Texte proposé |
####################

Planète claire
Broadcast The noise made by people (2000, Warp)
Il leur en aura fallu du temps aux Anglais de Broadcast avant de faire (enfin) paraître leur premier album, le temps de passer outre un perfectionnisme exigeant et des tendances protectionnistes, cette volonté de tout maîtriser de leur expression musicale sans laisser un producteur à gros doigts venir saloper la belle tenue de leurs mélodies fragiles. C’est au tournant de ce millénaire que vit finalement le jour ce premier opus du groupe, dont les atours rétro-futuristes collaient au bout du compte assez bien avec les fantasmes ordinairement charriés par l’an 2000, de la voiture volante à la transmission de pensée.
Oh, the wind will come / Blow, answer echo’s answer
Echo’s answer
On savait depuis son remarquable Work and non work, compilation de leurs premiers singles et EP, que le groupe avait du talent à revendre. Il le confirme ici amplement avec ce disque que je redécouvre depuis quelques semaines. Broadcast creuse ici le sillon ouvert par ses premiers enregistrements, celui d’une musique en orbite quelque part entre la Terre et la lune. Le groupe combine un goût affirmé pour les grâces des mélodies pop sucrées à son appétence pour les expérimentations sonores. On ne s’étonnera pas de retrouver ainsi quelques grands avant-gardistes populaires dans la liste de ses influences, de Gainsbourg (qui exsude des pores de Dead the long year par exemple) à Ennio Morricone. Broadcast navigue avec un égal bonheur entre electronica gracile, bande-son imaginaire d’une intrigue de SF romantique et pop atmosphérique, exerçant un charme pareillement hypnotique sur l’auditeur transi. La voix de Trish Keenan, d’une blancheur troublante, ajoute encore aux séductions du combo.

####################

Série d'exercices |
- 1) D'après le texte sur l'album de Broadcast, quel morceau laisse transparaître l'influence de Gainsbourg ?
- 2) Donnez la suite du texte sur l'album de Broadcast.

####################

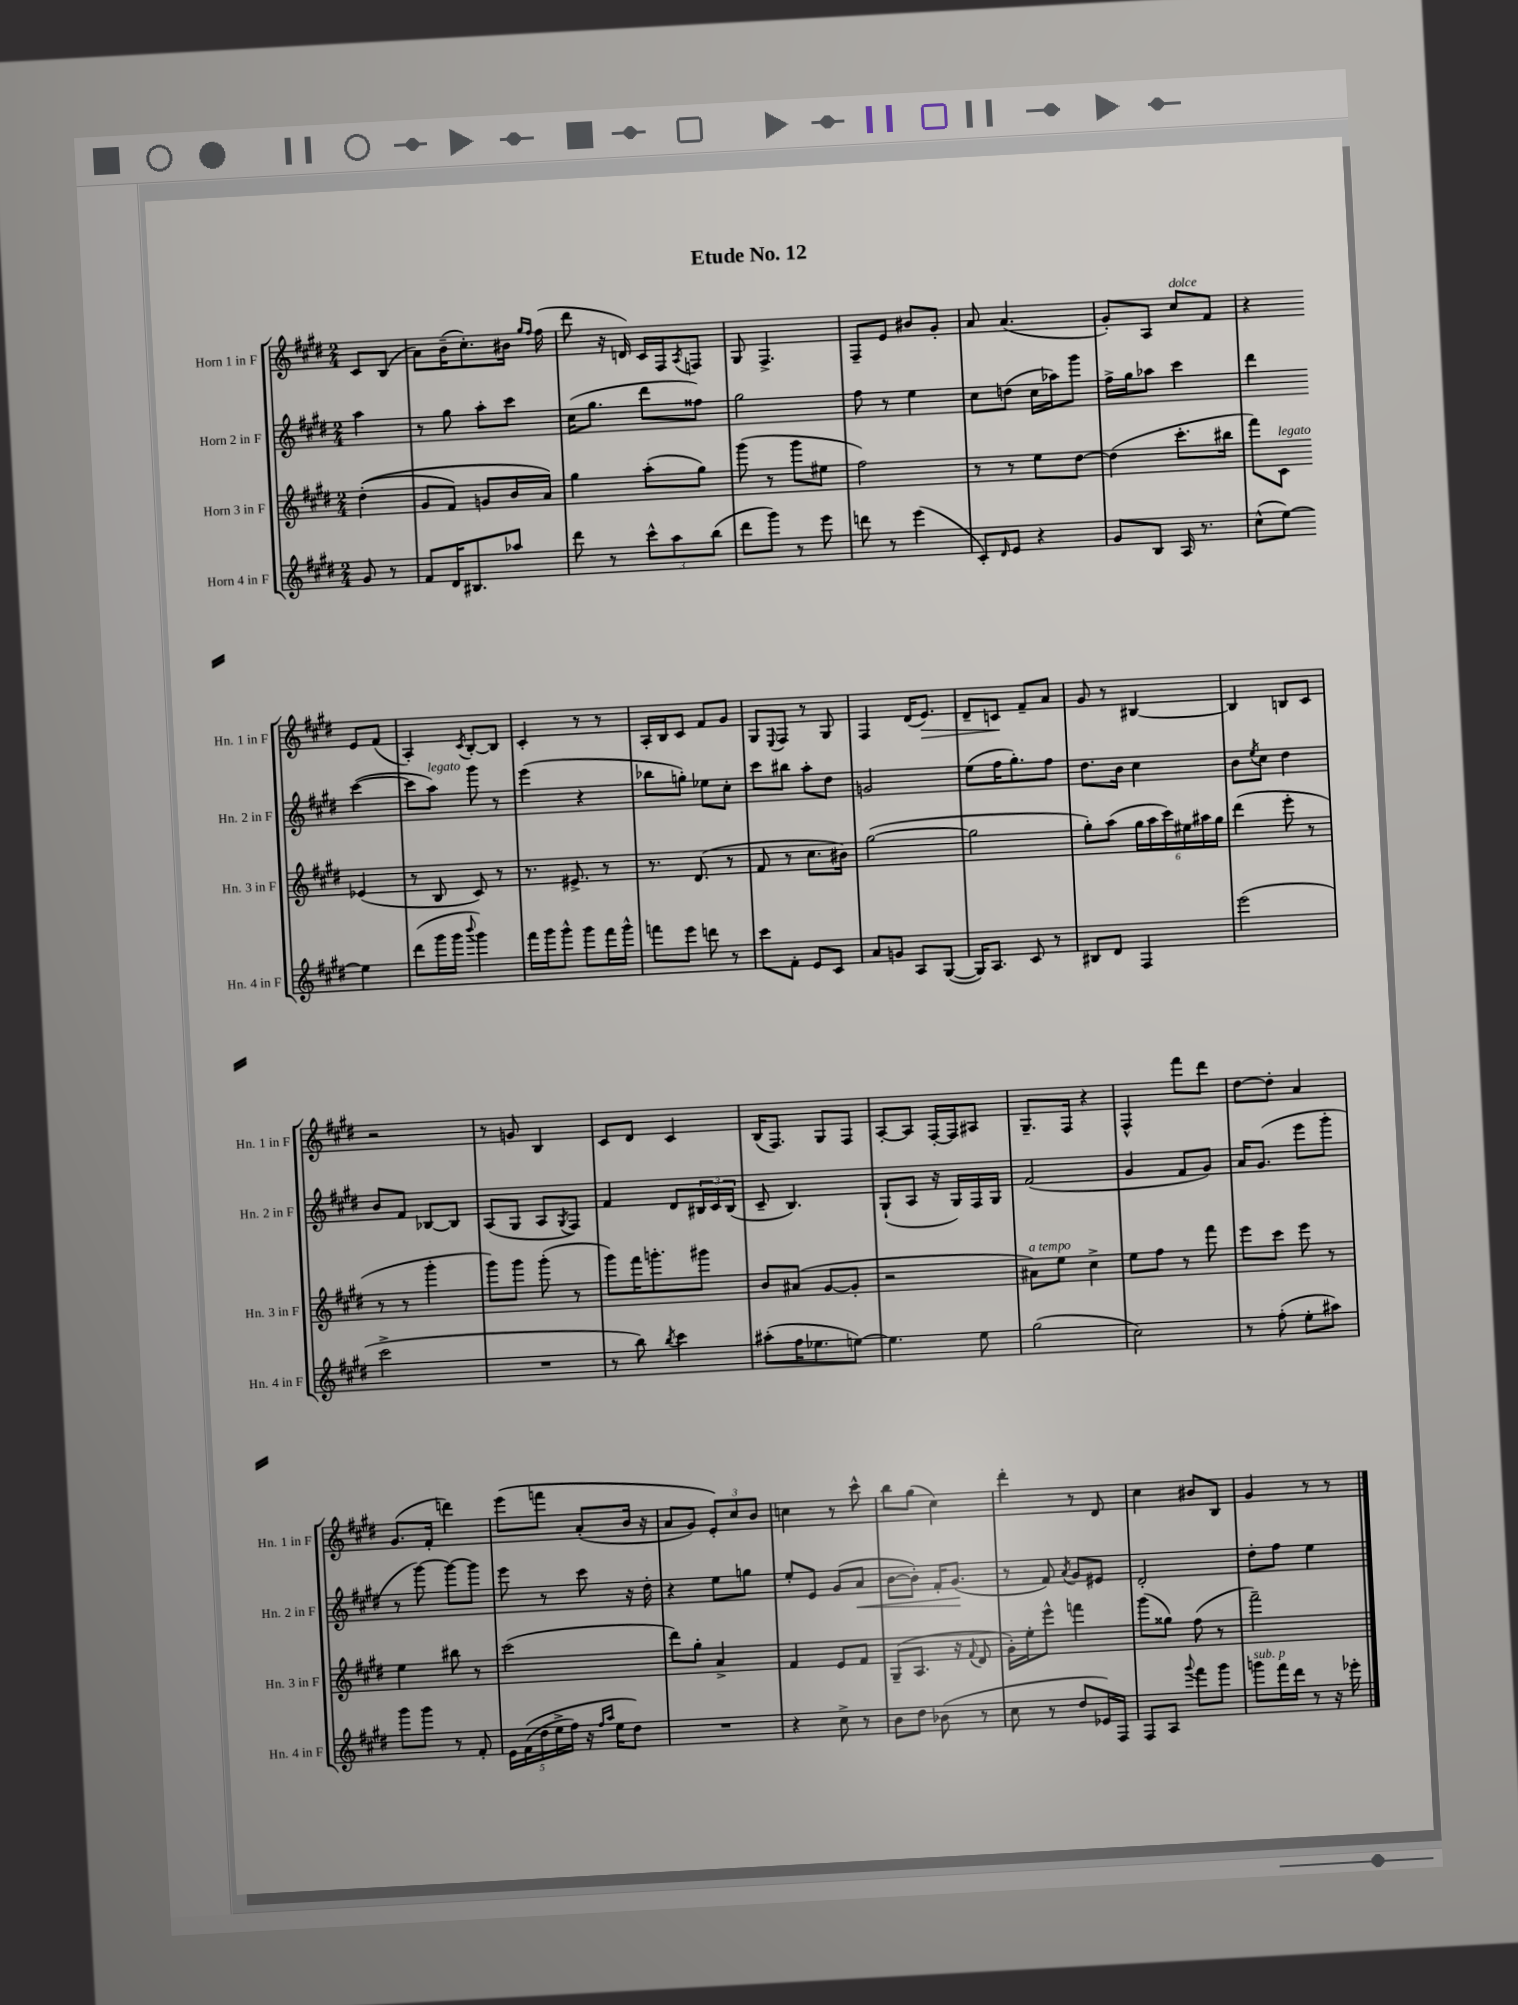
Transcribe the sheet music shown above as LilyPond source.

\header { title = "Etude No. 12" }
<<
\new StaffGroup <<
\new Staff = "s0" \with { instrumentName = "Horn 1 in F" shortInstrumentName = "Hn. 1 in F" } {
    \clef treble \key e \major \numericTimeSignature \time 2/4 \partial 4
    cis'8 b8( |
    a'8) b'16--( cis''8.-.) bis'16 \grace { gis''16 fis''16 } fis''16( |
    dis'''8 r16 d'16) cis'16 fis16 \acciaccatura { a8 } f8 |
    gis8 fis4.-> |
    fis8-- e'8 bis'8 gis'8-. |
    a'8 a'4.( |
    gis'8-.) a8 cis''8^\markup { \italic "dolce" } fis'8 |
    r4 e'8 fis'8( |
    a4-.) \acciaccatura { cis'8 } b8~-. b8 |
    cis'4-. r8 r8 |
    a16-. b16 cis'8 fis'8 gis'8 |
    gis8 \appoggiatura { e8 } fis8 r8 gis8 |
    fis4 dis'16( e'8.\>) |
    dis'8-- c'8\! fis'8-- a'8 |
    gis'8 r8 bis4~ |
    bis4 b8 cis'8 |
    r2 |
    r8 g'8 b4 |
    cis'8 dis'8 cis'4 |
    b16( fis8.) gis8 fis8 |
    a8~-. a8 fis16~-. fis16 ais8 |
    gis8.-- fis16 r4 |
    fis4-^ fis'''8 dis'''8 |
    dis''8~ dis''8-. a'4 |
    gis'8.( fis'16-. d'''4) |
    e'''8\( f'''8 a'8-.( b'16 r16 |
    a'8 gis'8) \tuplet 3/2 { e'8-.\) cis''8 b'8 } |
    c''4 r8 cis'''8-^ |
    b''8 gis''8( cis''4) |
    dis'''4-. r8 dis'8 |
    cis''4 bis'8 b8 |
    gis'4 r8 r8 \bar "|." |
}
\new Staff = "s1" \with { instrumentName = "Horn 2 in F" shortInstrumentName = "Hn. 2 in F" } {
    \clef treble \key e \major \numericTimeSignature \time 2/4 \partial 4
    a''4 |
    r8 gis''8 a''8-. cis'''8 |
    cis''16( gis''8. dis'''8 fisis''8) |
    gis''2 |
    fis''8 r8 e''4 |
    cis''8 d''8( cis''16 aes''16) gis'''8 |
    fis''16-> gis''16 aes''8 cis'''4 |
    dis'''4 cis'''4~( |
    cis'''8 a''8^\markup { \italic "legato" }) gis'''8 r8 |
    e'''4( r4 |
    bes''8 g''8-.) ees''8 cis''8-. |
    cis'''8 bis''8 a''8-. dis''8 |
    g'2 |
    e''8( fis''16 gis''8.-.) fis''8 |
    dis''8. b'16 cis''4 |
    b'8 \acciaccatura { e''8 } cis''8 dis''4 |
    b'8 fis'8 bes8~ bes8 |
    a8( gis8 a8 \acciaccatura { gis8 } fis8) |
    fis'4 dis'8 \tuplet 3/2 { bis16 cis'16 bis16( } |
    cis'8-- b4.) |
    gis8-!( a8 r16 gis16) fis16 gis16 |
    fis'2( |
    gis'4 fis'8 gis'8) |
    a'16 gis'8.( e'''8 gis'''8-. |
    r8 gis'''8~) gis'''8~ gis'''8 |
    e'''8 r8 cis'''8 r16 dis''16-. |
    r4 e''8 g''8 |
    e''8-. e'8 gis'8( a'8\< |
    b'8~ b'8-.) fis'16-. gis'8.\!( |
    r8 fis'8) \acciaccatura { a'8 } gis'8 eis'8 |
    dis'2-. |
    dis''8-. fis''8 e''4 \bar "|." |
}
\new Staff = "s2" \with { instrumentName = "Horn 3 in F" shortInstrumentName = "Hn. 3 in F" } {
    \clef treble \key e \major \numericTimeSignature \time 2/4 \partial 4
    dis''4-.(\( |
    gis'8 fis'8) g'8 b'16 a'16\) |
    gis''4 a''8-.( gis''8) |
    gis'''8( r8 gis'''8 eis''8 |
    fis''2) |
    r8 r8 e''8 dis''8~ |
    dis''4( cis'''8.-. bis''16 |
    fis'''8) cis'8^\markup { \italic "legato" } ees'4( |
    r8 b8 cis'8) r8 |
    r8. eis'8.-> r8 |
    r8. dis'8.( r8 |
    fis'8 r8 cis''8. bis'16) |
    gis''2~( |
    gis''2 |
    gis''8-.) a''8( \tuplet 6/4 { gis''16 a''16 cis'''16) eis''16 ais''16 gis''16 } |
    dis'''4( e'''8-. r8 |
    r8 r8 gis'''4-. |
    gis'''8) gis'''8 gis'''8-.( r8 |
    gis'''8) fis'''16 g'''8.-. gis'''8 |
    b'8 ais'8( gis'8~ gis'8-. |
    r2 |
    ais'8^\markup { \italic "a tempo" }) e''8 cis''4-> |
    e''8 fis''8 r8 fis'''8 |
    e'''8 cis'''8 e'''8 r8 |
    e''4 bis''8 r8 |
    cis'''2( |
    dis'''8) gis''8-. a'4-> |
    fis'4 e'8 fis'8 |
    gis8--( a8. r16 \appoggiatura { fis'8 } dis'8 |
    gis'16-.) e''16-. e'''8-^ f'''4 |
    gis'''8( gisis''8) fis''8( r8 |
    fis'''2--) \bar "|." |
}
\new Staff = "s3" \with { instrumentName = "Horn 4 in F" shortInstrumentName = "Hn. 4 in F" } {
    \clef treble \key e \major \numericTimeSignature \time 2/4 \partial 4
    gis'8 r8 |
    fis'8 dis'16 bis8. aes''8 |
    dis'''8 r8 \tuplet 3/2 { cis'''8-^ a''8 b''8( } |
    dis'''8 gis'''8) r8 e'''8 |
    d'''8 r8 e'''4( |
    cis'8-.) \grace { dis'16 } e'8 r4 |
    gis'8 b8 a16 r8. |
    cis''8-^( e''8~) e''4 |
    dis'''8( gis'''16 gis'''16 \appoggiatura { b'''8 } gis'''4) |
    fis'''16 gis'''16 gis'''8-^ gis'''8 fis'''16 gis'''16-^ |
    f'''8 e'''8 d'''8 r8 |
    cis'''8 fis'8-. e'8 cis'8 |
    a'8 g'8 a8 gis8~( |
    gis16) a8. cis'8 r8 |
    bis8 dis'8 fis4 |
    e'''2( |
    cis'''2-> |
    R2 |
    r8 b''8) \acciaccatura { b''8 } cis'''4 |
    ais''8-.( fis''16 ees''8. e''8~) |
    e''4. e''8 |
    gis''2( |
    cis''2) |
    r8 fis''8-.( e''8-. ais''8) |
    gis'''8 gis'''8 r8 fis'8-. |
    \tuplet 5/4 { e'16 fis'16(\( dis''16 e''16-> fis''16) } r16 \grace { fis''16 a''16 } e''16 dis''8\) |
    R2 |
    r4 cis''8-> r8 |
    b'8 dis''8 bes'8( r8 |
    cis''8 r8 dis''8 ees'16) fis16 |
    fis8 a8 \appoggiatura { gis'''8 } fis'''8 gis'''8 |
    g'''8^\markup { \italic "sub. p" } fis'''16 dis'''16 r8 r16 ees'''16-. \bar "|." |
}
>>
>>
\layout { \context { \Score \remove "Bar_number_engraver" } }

####################

Réponses par exercice |
- 1) Dead the long year.

- 2)
You won’t find it by yourself / You’re gonna need some help / And you won’t fail withe me around / Come on let’s go
Come on let’s go
Malgré ses attraits, The noise made by people n’est pas un disque qui se dévoile facilement, et il faudra quelques écoutes pour révéler les richesses que ces chansons renferment, Broadcast aimant à tisser un arrière-plan foisonnant derrière ses morceaux. Par rapport à Work and non work, le groupe gagne en ampleur, conférant à ses chansons une épaisseur nouvelle. Il n’est qu’à écouter l’introductif et imposant Long was the yea“, qui met en branle au fur et à mesure qu’il se déploie une machinerie fascinante, pour s’en rendre compte. Parmi les hauts faits de l’album, on mentionnera la formidable pop giratoire de Come on let’s go ou les rondes saccadées de l’ombrageux Papercuts. Broadcast excelle toujours dans les ballades contemplatives, ces à-plats qu’il sait rendre poignants comme peu. On demeurera ainsi ébloui par le merveilleux Until then, inquiet et ténébreux comme un générique de film noir, le nébuleux Echo’s answer ou le mystérieux Unchanging window (dont je garde en mémoire la version ébouriffante jouée lors d’une Black session de France Inter à l’époque). J’avoue être moins convaincu par les interludes instrumentaux qui scandent l’album mais il serait vraiment ridicule de faire la fine bouche devant les beautés scintillantes de ce disque, planète claire qu’on ne se lasse pas d’explorer.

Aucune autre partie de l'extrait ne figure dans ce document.